The full listing, returned exactly and free of pictures, is the expected answer.

══════

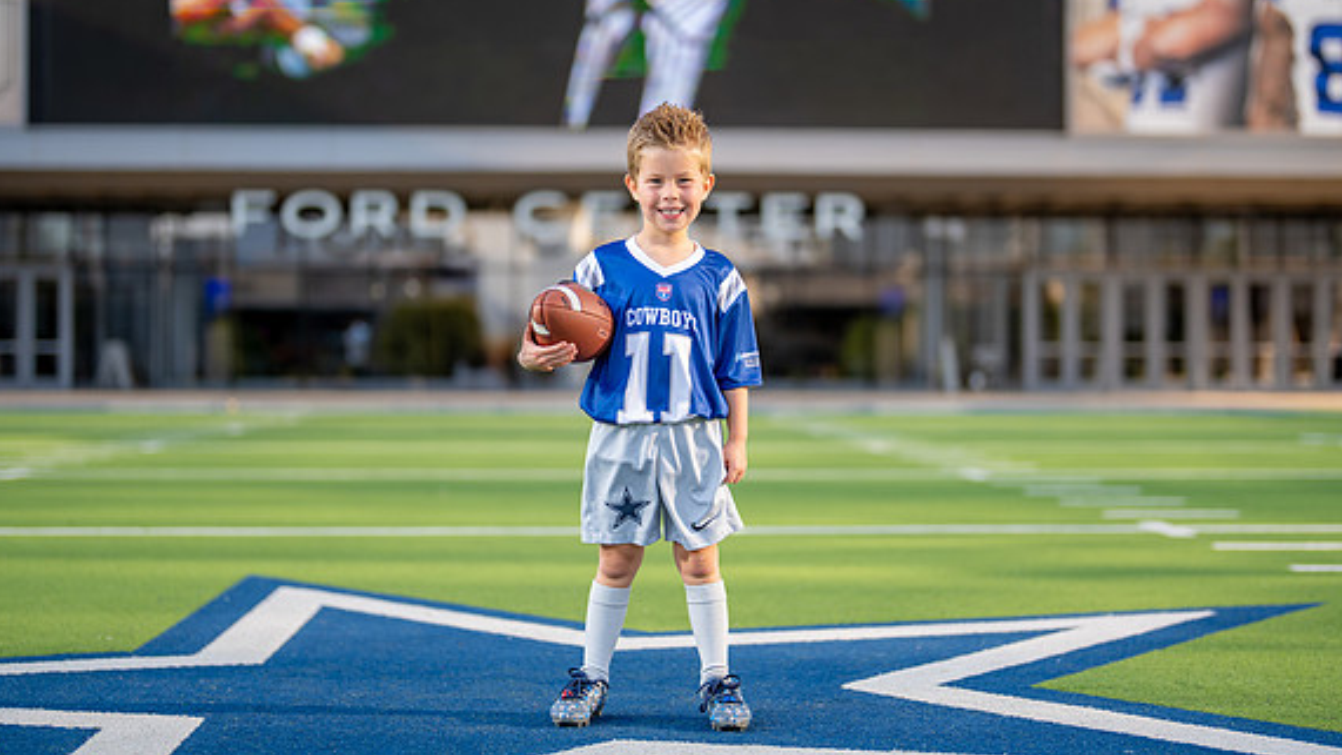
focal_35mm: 67
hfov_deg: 31.4
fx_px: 2384
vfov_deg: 18.0
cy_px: 372
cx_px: 672
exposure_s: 1/2500
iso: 125
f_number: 1.2
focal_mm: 50
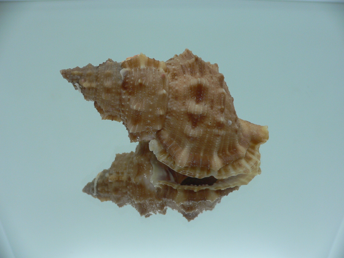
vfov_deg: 40.7
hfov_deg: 52.6
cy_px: 129
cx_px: 172
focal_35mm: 35
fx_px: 348
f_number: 2.8
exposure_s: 1/60
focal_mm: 4.6
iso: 80
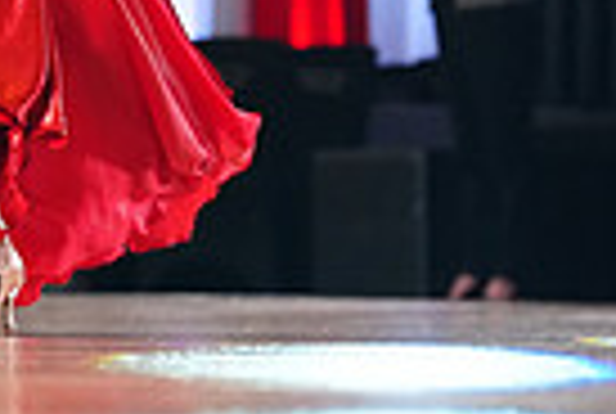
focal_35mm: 401
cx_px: -94
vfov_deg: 3.4
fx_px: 6876
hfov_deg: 5.1
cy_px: -416
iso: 3200
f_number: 3.2
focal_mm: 95
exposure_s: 1/640
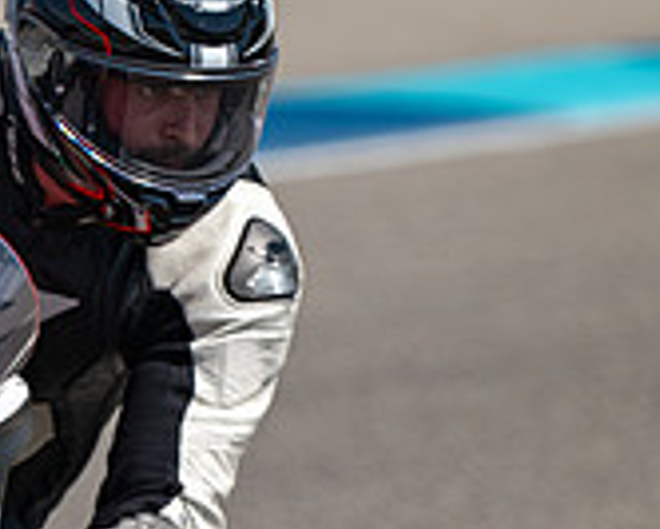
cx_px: -211
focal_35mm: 1606
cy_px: 503
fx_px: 31389
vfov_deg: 1.0
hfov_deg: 1.2
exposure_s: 1/1250
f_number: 6.3
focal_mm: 490
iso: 125
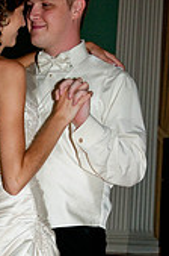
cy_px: 276
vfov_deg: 20.4
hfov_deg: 14.0
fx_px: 679
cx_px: 13
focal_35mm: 96
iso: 200
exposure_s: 1/100
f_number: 3.2
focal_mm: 24
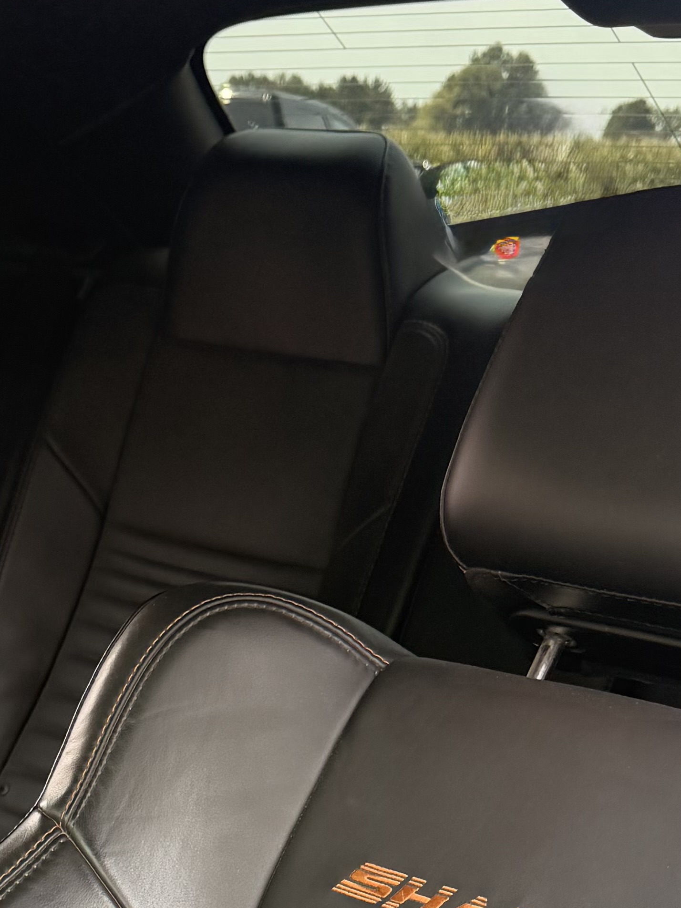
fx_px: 1889
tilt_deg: -24.6
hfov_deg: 20.1
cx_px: 83
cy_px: 1074
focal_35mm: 72
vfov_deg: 24.6
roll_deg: -3.1
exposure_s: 1/217
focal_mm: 6.76
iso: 160
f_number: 1.78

══════

= Exercise output =
focal_35mm: 67
hfov_deg: 31.4
fx_px: 2384
vfov_deg: 18.0
cy_px: 372
cx_px: 672
exposure_s: 1/2500
iso: 125
f_number: 1.2
focal_mm: 50
vfov_deg: 40.7
hfov_deg: 52.6
cy_px: 129
cx_px: 172
focal_35mm: 35
fx_px: 348
f_number: 2.8
exposure_s: 1/60
focal_mm: 4.6
iso: 80
focal_35mm: 401
cx_px: -94
vfov_deg: 3.4
fx_px: 6876
hfov_deg: 5.1
cy_px: -416
iso: 3200
f_number: 3.2
focal_mm: 95
exposure_s: 1/640
cx_px: -211
focal_35mm: 1606
cy_px: 503
fx_px: 31389
vfov_deg: 1.0
hfov_deg: 1.2
exposure_s: 1/1250
f_number: 6.3
focal_mm: 490
iso: 125
cy_px: 276
vfov_deg: 20.4
hfov_deg: 14.0
fx_px: 679
cx_px: 13
focal_35mm: 96
iso: 200
exposure_s: 1/100
f_number: 3.2
focal_mm: 24
fx_px: 1889
tilt_deg: -24.6
hfov_deg: 20.1
cx_px: 83
cy_px: 1074
focal_35mm: 72
vfov_deg: 24.6
roll_deg: -3.1
exposure_s: 1/217
focal_mm: 6.76
iso: 160
f_number: 1.78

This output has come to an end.